Estou na página 165, o que dá uma média de 0,45 páginas escritas por dia. Esse é mesmo meu ritmo de escrita: meia página por dia, em média. O que acontece é que escrevo duas ou três páginas num dia, e depois passo um dia ou dois sem conseguir escrever nada; às vezes escrevo mesmo só meia página durante alguns dias. A velocidade não me preocupa, porque não estou apostando corrida com ninguém, nem passo os dias concentrada apenas nessa atividade. Ao contrário: escrever é algo que faço quando não estou cuidando nem da minha vida familiar, nem da vida profissional. Minha família e o emprego que paga minhas contas são prioridades na minha divisão de tempo.
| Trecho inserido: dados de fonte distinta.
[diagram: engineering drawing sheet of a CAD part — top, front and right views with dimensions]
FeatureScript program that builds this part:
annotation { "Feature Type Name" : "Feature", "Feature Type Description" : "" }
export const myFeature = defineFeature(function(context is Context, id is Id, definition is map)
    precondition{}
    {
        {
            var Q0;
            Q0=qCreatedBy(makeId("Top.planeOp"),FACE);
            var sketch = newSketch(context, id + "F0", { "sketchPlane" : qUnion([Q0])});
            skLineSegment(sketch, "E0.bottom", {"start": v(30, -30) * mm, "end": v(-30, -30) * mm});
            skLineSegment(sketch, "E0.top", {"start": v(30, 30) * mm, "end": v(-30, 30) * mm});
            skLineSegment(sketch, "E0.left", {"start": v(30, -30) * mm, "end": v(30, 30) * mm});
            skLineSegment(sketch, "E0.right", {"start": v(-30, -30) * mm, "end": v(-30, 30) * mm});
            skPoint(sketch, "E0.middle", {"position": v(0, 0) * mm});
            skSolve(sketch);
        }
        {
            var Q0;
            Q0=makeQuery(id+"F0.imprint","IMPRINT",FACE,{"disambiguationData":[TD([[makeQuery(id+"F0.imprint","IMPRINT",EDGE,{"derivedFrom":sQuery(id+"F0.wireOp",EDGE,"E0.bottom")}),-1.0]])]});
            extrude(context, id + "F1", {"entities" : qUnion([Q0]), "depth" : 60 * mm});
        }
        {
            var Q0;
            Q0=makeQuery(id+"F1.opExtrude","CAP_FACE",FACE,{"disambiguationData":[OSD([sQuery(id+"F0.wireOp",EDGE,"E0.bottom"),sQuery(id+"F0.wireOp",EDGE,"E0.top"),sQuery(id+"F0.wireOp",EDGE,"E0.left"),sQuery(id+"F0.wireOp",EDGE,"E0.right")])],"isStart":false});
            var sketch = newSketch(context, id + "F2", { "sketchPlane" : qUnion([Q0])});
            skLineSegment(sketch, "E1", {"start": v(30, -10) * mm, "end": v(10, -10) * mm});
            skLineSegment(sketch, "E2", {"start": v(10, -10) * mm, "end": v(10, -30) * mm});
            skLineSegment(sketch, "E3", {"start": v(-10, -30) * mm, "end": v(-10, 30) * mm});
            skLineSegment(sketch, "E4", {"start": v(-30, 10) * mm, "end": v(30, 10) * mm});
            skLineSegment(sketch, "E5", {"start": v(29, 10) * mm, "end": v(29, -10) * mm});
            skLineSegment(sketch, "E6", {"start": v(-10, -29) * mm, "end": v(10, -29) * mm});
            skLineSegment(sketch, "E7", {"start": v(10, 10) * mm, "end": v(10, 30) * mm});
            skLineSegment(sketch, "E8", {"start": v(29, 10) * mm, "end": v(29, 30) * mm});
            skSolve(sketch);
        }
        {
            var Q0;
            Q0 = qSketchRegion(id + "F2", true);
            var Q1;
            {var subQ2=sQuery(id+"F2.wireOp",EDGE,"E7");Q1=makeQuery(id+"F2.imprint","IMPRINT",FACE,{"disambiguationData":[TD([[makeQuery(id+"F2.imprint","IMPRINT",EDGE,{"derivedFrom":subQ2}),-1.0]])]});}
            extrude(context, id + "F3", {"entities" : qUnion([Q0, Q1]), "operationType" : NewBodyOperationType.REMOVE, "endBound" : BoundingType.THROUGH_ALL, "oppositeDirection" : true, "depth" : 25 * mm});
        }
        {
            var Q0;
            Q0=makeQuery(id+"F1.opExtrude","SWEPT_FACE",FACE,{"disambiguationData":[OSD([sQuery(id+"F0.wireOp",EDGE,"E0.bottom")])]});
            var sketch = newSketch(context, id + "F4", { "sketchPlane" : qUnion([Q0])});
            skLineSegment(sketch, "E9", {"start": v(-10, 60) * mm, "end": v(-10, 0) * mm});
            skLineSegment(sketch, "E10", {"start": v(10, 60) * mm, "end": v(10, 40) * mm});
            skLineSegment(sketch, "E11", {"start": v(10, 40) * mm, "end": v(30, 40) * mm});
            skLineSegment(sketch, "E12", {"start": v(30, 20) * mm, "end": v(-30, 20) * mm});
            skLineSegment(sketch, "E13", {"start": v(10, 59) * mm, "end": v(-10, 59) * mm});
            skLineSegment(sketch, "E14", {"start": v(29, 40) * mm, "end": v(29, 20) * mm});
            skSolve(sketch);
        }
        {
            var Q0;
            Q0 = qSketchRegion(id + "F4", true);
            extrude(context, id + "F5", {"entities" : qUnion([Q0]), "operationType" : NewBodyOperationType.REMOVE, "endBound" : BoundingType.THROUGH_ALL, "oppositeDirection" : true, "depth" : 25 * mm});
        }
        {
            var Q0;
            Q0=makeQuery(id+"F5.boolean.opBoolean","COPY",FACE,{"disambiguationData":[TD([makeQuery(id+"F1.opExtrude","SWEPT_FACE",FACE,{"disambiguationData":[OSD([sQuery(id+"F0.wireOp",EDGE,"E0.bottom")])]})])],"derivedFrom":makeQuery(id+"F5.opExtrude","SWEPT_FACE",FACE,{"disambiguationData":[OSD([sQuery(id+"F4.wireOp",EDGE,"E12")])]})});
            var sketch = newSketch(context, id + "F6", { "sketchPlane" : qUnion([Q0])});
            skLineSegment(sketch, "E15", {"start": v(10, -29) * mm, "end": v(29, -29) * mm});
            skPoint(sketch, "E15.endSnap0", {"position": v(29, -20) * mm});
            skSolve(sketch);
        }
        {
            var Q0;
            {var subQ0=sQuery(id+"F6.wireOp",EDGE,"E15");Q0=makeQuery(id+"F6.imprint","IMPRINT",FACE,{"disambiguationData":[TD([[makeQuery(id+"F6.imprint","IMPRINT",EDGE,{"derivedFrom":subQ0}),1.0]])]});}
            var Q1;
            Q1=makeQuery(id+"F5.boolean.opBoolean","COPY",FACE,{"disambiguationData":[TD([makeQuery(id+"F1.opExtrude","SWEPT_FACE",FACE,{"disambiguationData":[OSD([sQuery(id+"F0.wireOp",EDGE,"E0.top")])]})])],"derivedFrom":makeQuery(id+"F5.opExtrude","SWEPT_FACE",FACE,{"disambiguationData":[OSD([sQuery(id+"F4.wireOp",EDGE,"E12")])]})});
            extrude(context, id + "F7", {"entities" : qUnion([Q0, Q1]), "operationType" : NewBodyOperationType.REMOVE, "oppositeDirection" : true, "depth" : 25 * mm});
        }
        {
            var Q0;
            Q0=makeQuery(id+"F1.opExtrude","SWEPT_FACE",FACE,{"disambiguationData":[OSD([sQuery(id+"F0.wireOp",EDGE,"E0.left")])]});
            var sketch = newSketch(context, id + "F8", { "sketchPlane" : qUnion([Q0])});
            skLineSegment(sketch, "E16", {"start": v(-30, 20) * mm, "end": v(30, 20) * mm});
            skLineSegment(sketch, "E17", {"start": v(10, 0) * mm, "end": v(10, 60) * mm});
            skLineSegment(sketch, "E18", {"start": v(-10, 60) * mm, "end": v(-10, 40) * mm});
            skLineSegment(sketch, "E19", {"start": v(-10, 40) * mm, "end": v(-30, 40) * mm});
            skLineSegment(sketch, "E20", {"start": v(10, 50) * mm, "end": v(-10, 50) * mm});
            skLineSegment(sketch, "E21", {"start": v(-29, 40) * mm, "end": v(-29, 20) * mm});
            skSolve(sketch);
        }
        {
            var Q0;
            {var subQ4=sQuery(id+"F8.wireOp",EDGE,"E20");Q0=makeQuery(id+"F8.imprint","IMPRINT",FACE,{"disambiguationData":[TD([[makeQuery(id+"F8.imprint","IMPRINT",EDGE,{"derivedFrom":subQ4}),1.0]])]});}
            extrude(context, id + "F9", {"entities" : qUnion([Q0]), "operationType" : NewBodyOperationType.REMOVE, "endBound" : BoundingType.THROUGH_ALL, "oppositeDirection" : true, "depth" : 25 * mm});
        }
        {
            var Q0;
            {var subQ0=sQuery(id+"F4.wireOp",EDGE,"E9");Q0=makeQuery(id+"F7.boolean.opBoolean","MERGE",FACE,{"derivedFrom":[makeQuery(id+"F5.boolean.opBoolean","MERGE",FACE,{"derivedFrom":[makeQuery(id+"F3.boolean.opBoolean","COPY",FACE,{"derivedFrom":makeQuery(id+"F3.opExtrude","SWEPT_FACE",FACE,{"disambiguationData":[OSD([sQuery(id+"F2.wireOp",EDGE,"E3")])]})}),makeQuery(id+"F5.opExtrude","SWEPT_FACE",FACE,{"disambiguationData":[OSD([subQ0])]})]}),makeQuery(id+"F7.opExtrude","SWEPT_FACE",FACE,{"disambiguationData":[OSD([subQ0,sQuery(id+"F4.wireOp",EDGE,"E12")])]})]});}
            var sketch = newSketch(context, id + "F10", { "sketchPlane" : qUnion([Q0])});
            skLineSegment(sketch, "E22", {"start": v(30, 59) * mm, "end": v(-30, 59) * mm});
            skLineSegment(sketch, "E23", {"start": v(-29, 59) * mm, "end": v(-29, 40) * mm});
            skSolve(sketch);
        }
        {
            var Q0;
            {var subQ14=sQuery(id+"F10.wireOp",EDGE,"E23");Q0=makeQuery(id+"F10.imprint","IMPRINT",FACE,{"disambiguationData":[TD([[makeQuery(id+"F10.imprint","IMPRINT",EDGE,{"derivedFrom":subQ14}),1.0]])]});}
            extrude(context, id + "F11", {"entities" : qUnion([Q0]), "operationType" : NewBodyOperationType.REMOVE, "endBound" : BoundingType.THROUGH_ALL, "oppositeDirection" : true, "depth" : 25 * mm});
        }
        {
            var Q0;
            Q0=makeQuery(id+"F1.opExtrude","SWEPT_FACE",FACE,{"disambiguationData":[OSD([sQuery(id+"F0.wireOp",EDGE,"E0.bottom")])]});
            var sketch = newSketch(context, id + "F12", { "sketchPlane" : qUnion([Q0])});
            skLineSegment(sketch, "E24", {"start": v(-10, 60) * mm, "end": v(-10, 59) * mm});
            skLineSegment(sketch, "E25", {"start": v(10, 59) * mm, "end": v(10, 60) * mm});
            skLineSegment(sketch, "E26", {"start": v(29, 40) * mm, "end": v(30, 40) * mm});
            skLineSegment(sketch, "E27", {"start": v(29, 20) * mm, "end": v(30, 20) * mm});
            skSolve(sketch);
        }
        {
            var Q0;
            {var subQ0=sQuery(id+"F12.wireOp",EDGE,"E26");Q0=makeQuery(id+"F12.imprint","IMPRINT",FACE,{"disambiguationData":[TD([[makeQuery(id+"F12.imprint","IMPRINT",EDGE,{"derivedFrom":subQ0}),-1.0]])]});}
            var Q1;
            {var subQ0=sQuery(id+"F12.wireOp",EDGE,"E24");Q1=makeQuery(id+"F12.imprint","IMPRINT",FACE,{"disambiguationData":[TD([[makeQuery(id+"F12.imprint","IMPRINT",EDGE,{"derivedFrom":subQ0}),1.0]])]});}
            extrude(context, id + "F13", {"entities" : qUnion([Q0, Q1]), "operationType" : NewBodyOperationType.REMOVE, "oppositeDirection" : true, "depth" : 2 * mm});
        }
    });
Então fico feliz em poder escrever meia página todos os dias, dentro do metrô, na fila do elevador, esperando alguma coisa, ou às vezes à noite, quando não estou caindo de sono. Se eu pudesse passar os dias apenas pesquisando e escrevendo, o ritmo seria muito mais intenso - O maior de todos foi escrito durante as férias e teve suas 160 páginas escritas em 42 dias, o que dá uma média de 3,8 páginas por dia. Imagino que meu ritmo seria mais ou menos esse, se eu não tivesse tantas outras coisas para fazer na vida.
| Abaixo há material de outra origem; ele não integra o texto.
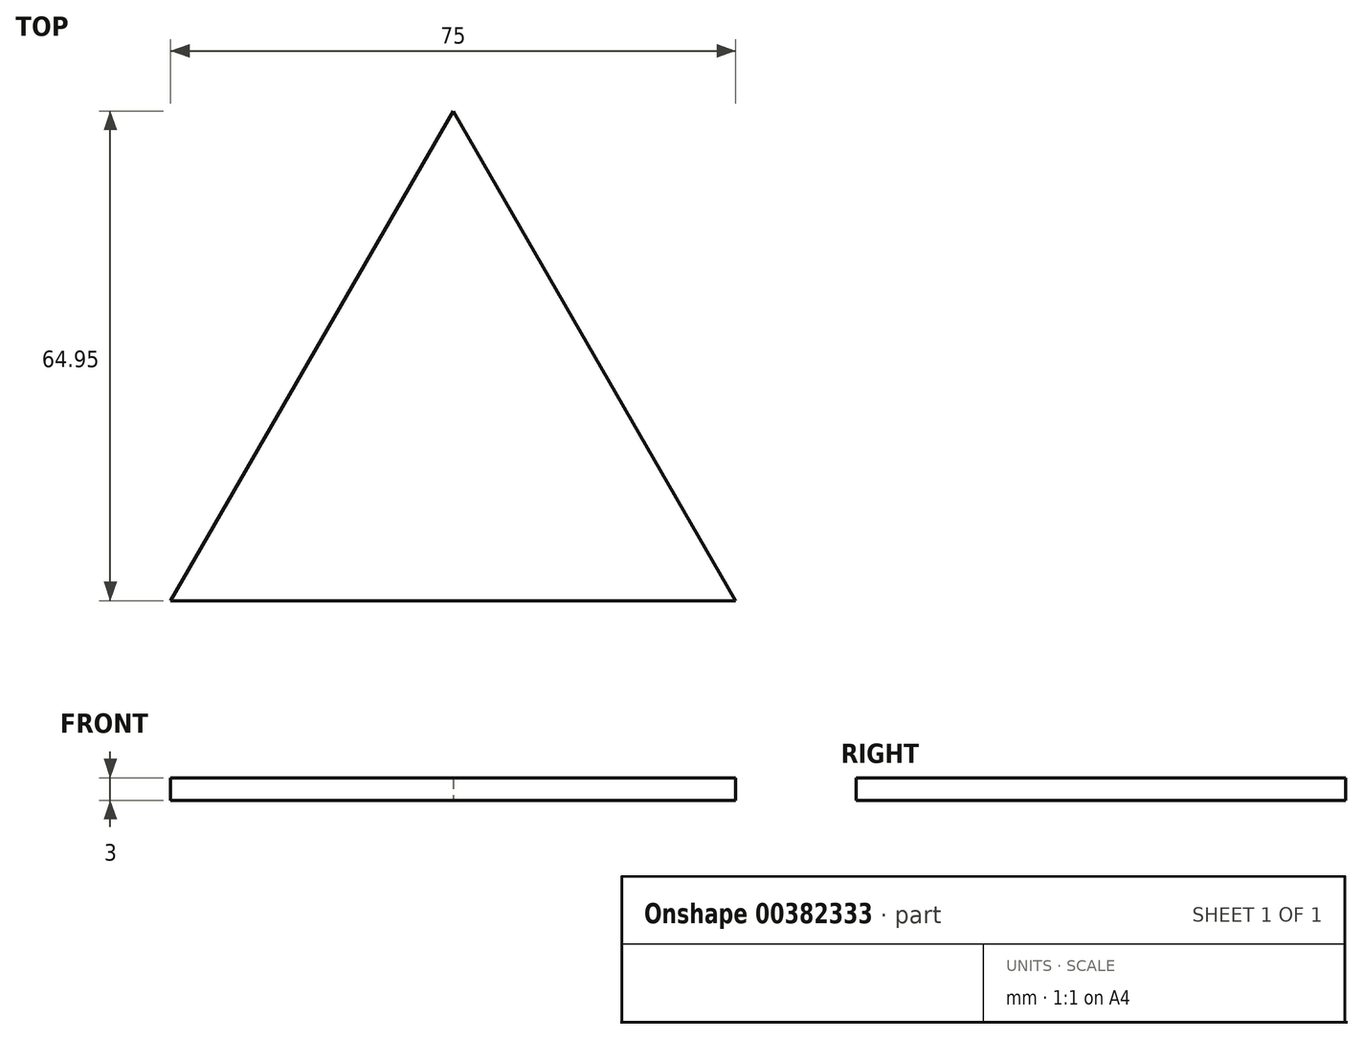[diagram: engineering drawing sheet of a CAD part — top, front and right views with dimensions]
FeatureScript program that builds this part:
annotation { "Feature Type Name" : "Feature", "Feature Type Description" : "" }
export const myFeature = defineFeature(function(context is Context, id is Id, definition is map)
    precondition{}
    {
        {
            var Q0;
            Q0=qCreatedBy(makeId("Top.planeOp"),FACE);
            var sketch = newSketch(context, id + "F0", { "sketchPlane" : qUnion([Q0])});
            skLineSegment(sketch, "E0", {"start": v(-24.95, 0) * mm, "end": v(50.05, 0) * mm});
            skLineSegment(sketch, "E1", {"start": v(50.05, 0) * mm, "end": v(12.55, 64.95) * mm});
            skPoint(sketch, "E1.endSnap0", {"position": v(12.55, 0) * mm});
            skLineSegment(sketch, "E2", {"start": v(12.55, 64.95) * mm, "end": v(-24.95, 0) * mm});
            skSolve(sketch);
        }
        {
            var Q0;
            Q0=makeQuery(id+"F0.imprint","IMPRINT",FACE,{"disambiguationData":[TD([[makeQuery(id+"F0.imprint","IMPRINT",EDGE,{"derivedFrom":sQuery(id+"F0.wireOp",EDGE,"E0")}),1.0]])]});
            extrude(context, id + "F1", {"entities" : qUnion([Q0]), "depth" : 3 * mm, "offsetDistance" : 25 * mm});
        }
    });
Bem, falando da história em si, diria que ela pode ser dividida basicamente em três fases, não sei dizer se do mesmo tamanho, ou qual é a maior (em número de páginas), porque ainda não escrevi as três. Em termos de duração, a primeira fase é a maior, pois vai do início da história, no ano de 1913, até 1921. A segunda fase dura de 1922 a 1927 e a terceira fase começa em 1927 e termina no final da história, em 1928. Já terminei de escrever a primeira fase, e teve 125 páginas. Poderia especular que essa fase, por ter maior duração, deveria render mais páginas mas, como é “apenas” uma introdução, é melhor não arriscar nenhum palpite. A terceira fase é a de menor duração mas é a mais intensa, então deve render muitas páginas também. Quando acabar de escrever, eu conto qual ficou maior.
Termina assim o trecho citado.